Home World Deteriorating air and water quality puts people’s livelihoods at risk
Deteriorating air and water quality puts people's livelihoods at risk

Deteriorating air and water quality puts people’s livelihoods at risk

by YCPress

“USA Today” website published a report entitled “Trump’s Environmental Protection Agency has rewritten regulations on air and hydropower resources” on October 29, the author is reporter Beth · Berg. 

According to reports, in the past four years, the Trump administration has adopted nearly 100 practices of reversing environmental protection policies in order to relax various regulations related to air, water quality and wildlife. 

The US Environmental Protection Agency’s forecast shows that in accordance with Trump’s policy, Michigan’s sulfur dioxide emissions will increase by more than 35% in the next five years. The full text is excerpted as follows:

Sheris Harris noticed that after her family moved to a block from a 132-year-old coal-fired power plant in Painesville, Ohio, her eldest daughter quickly changed. The teenage daughter had more frequent asthma attacks, and she started to carry asthma sprays with her at all times.

What the family didn’t know at the time was that the municipal power plant in Painesville emits nitric oxide and sulfur dioxide-the American Lung Association said these two pollutants can inflame the respiratory tract, causing breathing difficulties, chest tightness, pain and asthma.

Harris, who lives with his four children and fiancé, said: “This makes me wonder, is that the cause of my daughter’s asthma?”

According to the U.S. Environmental Protection Agency’s own forecasts, the Paynesville Power Plant–and similar nearly 200 coal-fired power plants–can emit more such pollutants in accordance with President Trump’s regulations.

This provision is one of the nearly 100 practices that the Trump administration has adopted in the past four years to relax various regulations on air, water quality and wildlife regulations. Most of these practices have taken effect, and the rest will face legal challenges. All these practices endanger the environmental protection measures that have been implemented for decades.

Joseph Goffman, former assistant director of the U.S. Environmental Protection Agency and currently executive director of the Harvard University Environmental and Energy Law Program, said: “The obvious effect of (these new regulations) is to weaken pollution standards, which is to reduce environmental protection.

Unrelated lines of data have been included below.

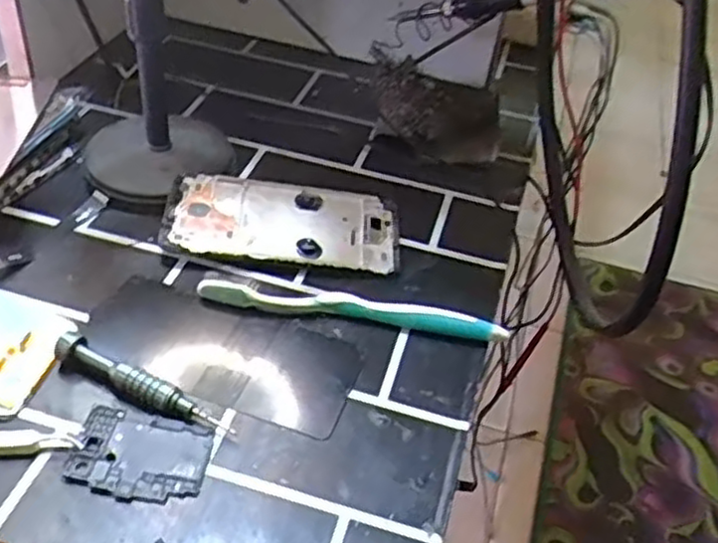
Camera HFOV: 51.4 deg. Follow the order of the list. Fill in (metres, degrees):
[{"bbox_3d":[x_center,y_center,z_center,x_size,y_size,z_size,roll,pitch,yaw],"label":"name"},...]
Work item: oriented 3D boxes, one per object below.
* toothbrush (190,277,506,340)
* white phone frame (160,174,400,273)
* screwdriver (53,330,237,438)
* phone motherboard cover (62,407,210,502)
[{"bbox_3d":[-0.004,0.023,0.452,0.181,0.019,0.016,9,41,2],"label":"toothbrush"},{"bbox_3d":[-0.050,-0.034,0.500,0.152,0.005,0.072,6,52,-7],"label":"white phone frame"},{"bbox_3d":[-0.115,0.060,0.393,0.107,0.017,0.014,22,43,17],"label":"screwdriver"},{"bbox_3d":[-0.109,0.092,0.371,0.065,0.005,0.046,11,41,5],"label":"phone motherboard cover"}]

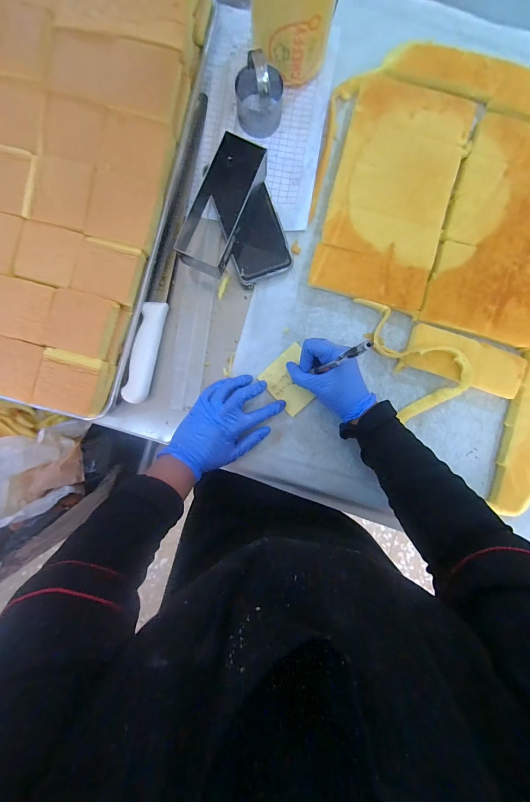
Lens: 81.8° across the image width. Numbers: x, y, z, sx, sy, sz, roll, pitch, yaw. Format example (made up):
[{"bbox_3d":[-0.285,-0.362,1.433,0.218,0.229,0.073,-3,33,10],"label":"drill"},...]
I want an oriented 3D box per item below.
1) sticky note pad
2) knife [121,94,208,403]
[{"bbox_3d":[0.040,-0.028,0.429,0.071,0.009,0.075,-42,94,-2],"label":"sticky note pad"},{"bbox_3d":[-0.137,-0.209,0.440,0.028,0.047,0.429,13,91,-1],"label":"knife"}]

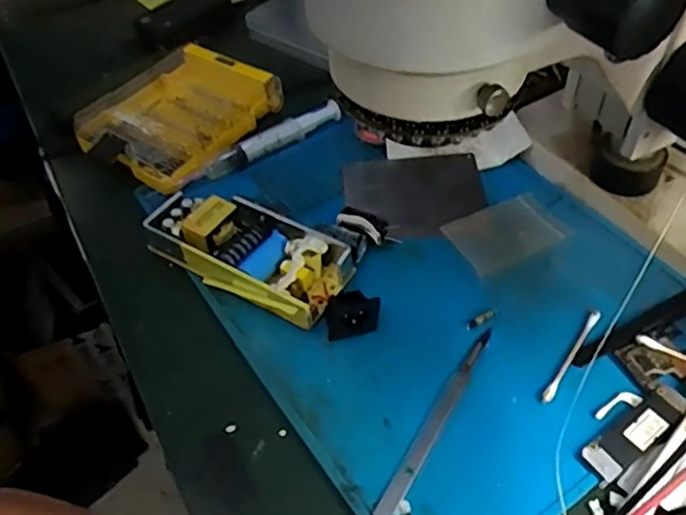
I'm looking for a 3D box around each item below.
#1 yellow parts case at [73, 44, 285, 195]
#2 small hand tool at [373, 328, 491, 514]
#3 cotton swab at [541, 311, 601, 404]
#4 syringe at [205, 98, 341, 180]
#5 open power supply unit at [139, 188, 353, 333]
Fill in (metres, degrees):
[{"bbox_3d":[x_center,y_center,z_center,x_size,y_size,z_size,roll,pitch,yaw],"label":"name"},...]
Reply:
[{"bbox_3d":[-0.136,-0.121,0.520,0.118,0.032,0.152,24,56,25],"label":"yellow parts case"},{"bbox_3d":[0.051,0.086,0.337,0.010,0.004,0.125,22,55,24],"label":"small hand tool"},{"bbox_3d":[0.130,0.055,0.357,0.006,0.004,0.070,28,57,27],"label":"cotton swab"},{"bbox_3d":[-0.055,-0.096,0.499,0.120,0.013,0.021,-28,52,-18],"label":"syringe"},{"bbox_3d":[-0.061,-0.005,0.414,0.130,0.033,0.063,25,56,25],"label":"open power supply unit"}]

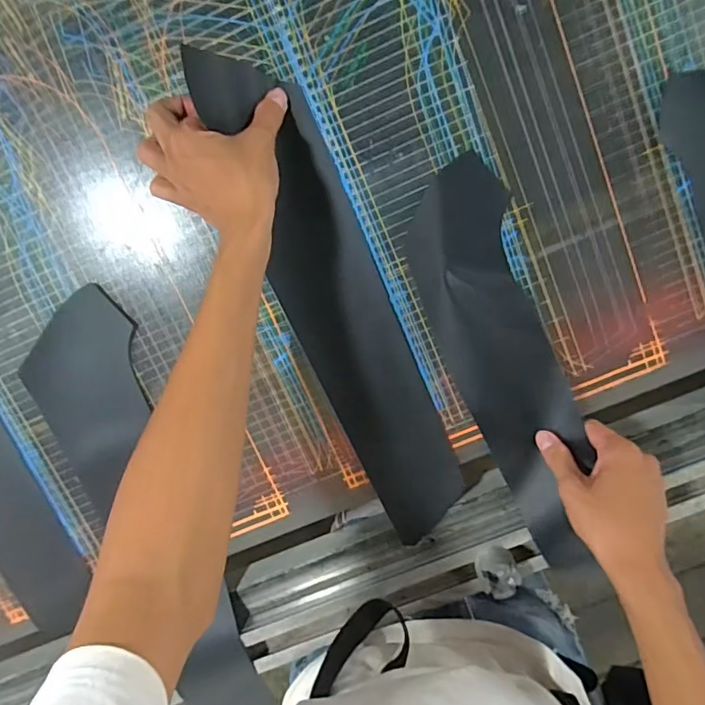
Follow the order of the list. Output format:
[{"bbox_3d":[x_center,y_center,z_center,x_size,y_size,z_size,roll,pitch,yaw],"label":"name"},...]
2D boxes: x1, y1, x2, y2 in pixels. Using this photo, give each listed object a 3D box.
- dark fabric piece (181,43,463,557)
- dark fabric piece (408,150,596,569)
[{"bbox_3d":[-0.008,-0.030,0.447,0.089,0.056,0.448,-23,100,2],"label":"dark fabric piece"},{"bbox_3d":[0.141,0.018,0.460,0.098,0.034,0.371,-19,95,5],"label":"dark fabric piece"}]

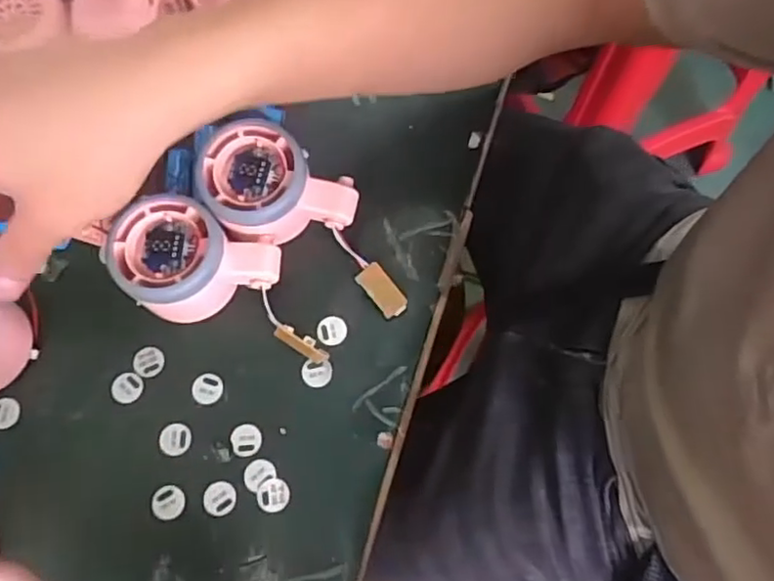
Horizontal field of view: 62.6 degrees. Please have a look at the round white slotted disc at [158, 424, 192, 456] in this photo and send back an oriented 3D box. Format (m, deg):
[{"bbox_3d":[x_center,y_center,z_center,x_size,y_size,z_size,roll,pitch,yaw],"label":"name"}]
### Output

With their Effective, the public will suffer more pollution, environmental damage and greenhouse gas emissions.”

Goffman said, “But these regulations also serve other purposes.” What the government really wants to do is break the law.

At the same time, according to more than 10 experts and former employees of the Environmental Protection Agency interviewed by USA Today reporters, the authority of the Environmental Protection Agency has been received for the first time in the decades since the promulgation of the iconic Environmental Protection Law. Restrictions and limitations.

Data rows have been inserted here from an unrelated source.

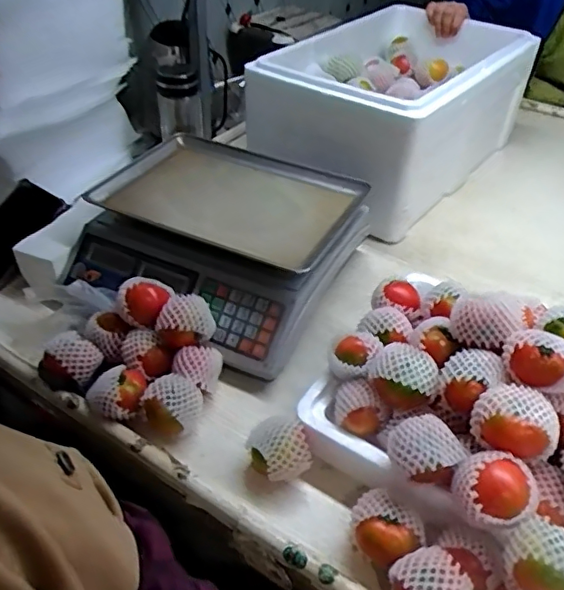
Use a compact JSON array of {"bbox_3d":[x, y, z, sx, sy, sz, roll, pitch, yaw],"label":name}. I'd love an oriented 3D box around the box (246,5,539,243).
[{"bbox_3d":[0.209,-0.343,1.051,0.327,0.217,0.549,32,49,29],"label":"box"}]

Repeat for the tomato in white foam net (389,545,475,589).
[{"bbox_3d":[0.119,0.245,0.465,0.059,0.049,0.059,-22,47,-26],"label":"tomato in white foam net"}]

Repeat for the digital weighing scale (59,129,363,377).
[{"bbox_3d":[-0.088,-0.085,0.804,0.351,0.105,0.336,20,44,19],"label":"digital weighing scale"}]

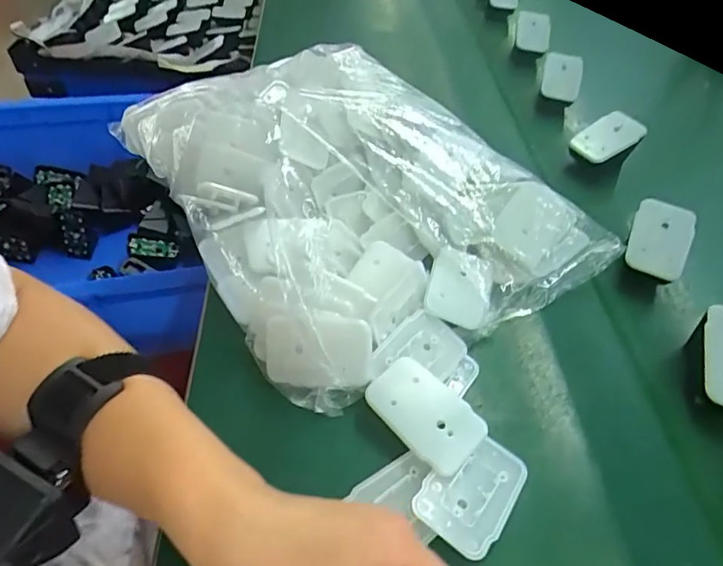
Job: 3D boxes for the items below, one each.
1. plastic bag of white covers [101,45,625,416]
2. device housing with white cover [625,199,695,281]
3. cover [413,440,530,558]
[{"bbox_3d":[-0.004,-0.087,0.394,0.265,0.074,0.318,-24,56,-24],"label":"plastic bag of white covers"},{"bbox_3d":[0.233,-0.035,0.388,0.042,0.012,0.063,21,73,22],"label":"device housing with white cover"},{"bbox_3d":[0.062,0.115,0.276,0.043,0.010,0.065,35,54,22],"label":"cover"}]

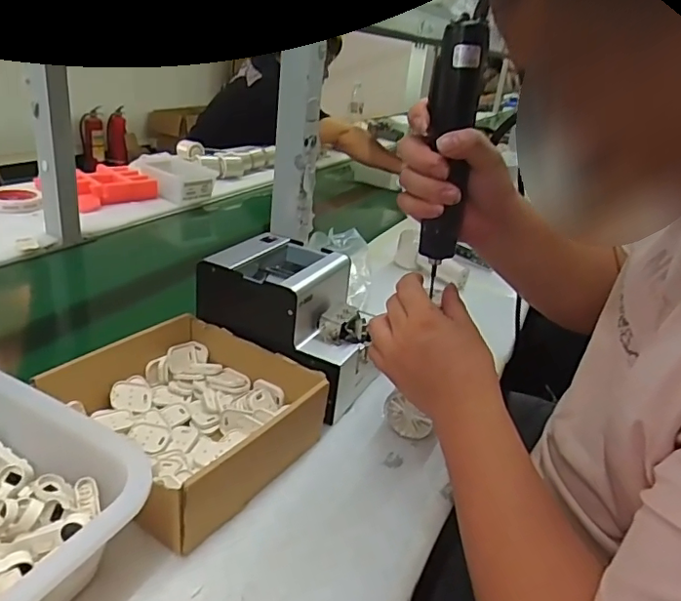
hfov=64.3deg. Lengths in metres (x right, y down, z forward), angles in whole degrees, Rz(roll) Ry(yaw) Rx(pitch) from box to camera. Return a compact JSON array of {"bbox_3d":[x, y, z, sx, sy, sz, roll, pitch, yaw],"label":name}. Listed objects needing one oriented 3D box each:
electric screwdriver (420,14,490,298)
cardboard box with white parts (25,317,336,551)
[{"bbox_3d":[0.094,-0.129,0.470,0.038,0.203,0.045,1,26,-14],"label":"electric screwdriver"},{"bbox_3d":[-0.150,0.101,0.518,0.226,0.071,0.192,21,29,27],"label":"cardboard box with white parts"}]

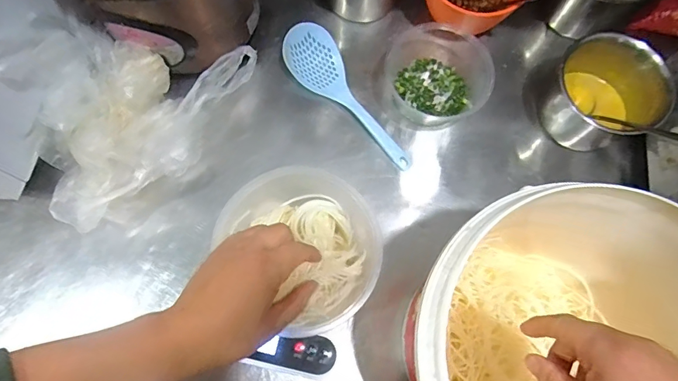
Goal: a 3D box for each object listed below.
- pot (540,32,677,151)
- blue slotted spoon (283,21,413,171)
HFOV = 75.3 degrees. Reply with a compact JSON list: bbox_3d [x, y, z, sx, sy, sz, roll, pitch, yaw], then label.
[{"bbox_3d":[0.357,-0.127,0.587,0.120,0.110,0.109,11,74,2],"label":"pot"},{"bbox_3d":[0.017,-0.133,0.614,0.073,0.036,0.246,-40,79,-12],"label":"blue slotted spoon"}]

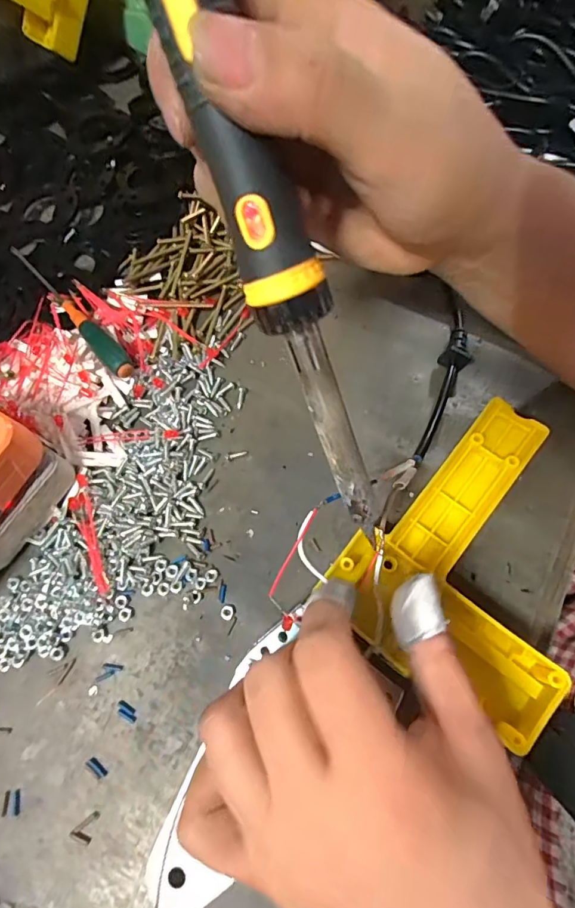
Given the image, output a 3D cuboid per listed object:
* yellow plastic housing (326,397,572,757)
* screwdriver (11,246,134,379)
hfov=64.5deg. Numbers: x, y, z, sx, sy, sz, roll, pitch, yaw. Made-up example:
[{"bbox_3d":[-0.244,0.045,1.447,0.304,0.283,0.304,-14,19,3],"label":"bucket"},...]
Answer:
[{"bbox_3d":[0.105,0.056,0.237,0.117,0.035,0.134,38,74,15],"label":"yellow plastic housing"},{"bbox_3d":[-0.155,-0.101,0.321,0.015,0.012,0.148,-42,73,-14],"label":"screwdriver"}]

The Trump administration has allowed the United States to withdraw from the “Paris Agreement” that will work to reduce greenhouse gas emissions, claiming that this agreement has caused an unfair economic burden on the United States.

In Michigan, across the lake from Paynesville, part of a highly industrialized area that covers Detroit and its surroundings, it has not met the Environmental Protection Agency’s air quality standards for sulfur dioxide levels for many years.

The Environmental Protection Agency’s own forecasts show that, in accordance with Trump’s policies, Michigan’s sulfur dioxide emissions will increase by more than 35% in the next five years.